How will your obituary read, when the time comes? Pat Stocks wasn’t a flowery sort of person, and she didn’t want her obituary to read like the thousands of others she had read in her lifetime. She didn’t want it to be sad – she wanted it to be real. Her family delivered.
Pat Stocks, 94, passed away peacefully at her home in bed July 1, 2015. It is believed it was caused from carrying her oxygen tank up the long flight of stairs to her bedroom that made her heart give out. She left behind a hell of a lot of stuff to her daughter and sons who have no idea what to do with it.
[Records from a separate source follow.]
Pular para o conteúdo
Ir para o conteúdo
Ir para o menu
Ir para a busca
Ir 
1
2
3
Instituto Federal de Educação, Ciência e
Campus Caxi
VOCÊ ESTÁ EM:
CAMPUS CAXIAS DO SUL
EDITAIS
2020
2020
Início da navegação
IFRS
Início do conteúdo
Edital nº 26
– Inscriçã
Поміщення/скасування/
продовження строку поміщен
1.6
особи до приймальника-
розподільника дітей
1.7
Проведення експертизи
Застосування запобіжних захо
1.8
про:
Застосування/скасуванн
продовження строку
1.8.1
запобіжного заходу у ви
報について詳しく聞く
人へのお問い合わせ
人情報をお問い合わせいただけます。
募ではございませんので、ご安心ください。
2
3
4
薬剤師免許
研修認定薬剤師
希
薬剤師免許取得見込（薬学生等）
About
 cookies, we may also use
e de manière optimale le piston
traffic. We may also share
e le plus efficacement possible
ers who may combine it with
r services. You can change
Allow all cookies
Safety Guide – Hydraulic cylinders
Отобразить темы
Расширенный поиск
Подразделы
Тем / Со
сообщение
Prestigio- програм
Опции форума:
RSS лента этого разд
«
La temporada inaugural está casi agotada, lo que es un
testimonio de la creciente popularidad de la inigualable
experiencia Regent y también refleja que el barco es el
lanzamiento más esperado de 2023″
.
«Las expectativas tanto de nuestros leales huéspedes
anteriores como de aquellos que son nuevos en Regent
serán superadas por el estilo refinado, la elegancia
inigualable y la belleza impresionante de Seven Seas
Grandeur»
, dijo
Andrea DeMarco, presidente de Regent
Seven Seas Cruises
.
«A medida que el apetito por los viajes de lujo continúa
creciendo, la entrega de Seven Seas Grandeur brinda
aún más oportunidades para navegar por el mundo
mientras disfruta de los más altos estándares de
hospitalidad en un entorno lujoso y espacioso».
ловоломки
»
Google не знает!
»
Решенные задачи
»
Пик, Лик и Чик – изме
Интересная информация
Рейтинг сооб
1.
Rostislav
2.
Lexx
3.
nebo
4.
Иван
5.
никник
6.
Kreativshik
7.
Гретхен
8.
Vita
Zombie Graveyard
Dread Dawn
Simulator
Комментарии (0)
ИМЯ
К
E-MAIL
So if you’re looking for 2 extremely large TV’s from the 90s, a large ceramic stork (we think) umbrella/cane stand, a toaster oven (slightly used) or even a 2001 Oldsmobile with a spoiler (she loved putting the pedal to the metal), with only 71,000 kilometers and 1,000 tools that we aren’t sure what they’re used for. You should wait the appropriate amount of time and get in touch. Tomorrow would be fine.
This is not an ad for a pawn shop, but an obituary for a great Woman, Mother, Grandmother and Great-Grandmother born on May 12, 1921 in Toronto, the daughter of the late Pop (Alexander C.) and Granny (Annie Nigh) Morris. She leaves behind a very dysfunctional family that she was very proud of.
Pat was world-renowned for her lack of patience, not holding back her opinion and a knack for telling it like it is. She always told you the truth even if it wasn’t what you wanted to hear. It was the school of hard knocks and yes we were told many times how she had to walk for miles in a blizzard to get to school, so suck it up. With that said she was genuine to a fault, a pussy cat at heart (or lion) and yet she sugar coated nothing. Her extensive vocabulary was more than highly proficient at knowing more curse words than most people learned in a lifetime. She liked four letter words as much as she loved her rock garden and trust us she LOVED to weed that garden with us as her helpers, when child labour was legal or so we were told. These words of encouragement, wisdom, and sometimes comfort, kept us in line, taught us the “school of hard knocks” and gave us something to pass down to our children.
Everyone always knew where you stood with her. She liked you or she didn’t, it was black or white. As her children we are still trying to figure out which one it was for us (we know she loved us).
She was a master cook in the kitchen. She believed in overcooking everything until it chewed like rubber so you would never get sick because all germs would be nuked. Freezing germs also worked, so by Friday our school sandwiches were hard and chewy, but totally germ free. All four of us learned to use a napkin. You would pretend to cough, spit the food into it and thus was born the Stocks diet. If anyone would like a copy of her homemade gravy, we would suggest you don’t.
She will be sorely missed and survived by her brother George Morris, children: Shauna (Stocks) Perreault, Paul/Sandy (Debbie) Stocks and Kirk Stocks, son-in-law Ian Milnes and son from another mother, John McCleery, grandchildren: Lesley (Sean), Lindsay (Lucas), Ashley (James), David (Tia), Brett, Erin (Brian), Sean, Alex, Courtney and Taylor and great-grandchildren: Connor, Emily, Ainsley, Tyler and Jack. She was preceded in death by her loving husband Paul (Moo) Stocks and eldest daughter Shelley (Stocks) Milnes and beloved pets Tag, Tag, Tag and Tag. All whom loved her dearly and will never forget her tenacity, wit, charm, grace (when pertinent) and undying love and caring for them.
A private family ‘Celebration of Life’ will be held, in lieu of a service, due to her friends not being able to attend, because they decided to beat her to the Pearly Gates. Please note her change of address to her new place of residence, St John’s York Mills Anglican Church, 19 Don Ridge Drive, 12 doors away from Shelley’s place.”
After reading that, people said that they felt like they knew her, just a bit. Most obituaries recount the legacy left behind with reverence and a touch of heartbreak…but Pat’s obituary showed her funny side and reflected the deep love that her family held for her.
More and more people are hoping their families will write honest obituaries like these as time goes on. How will yours look?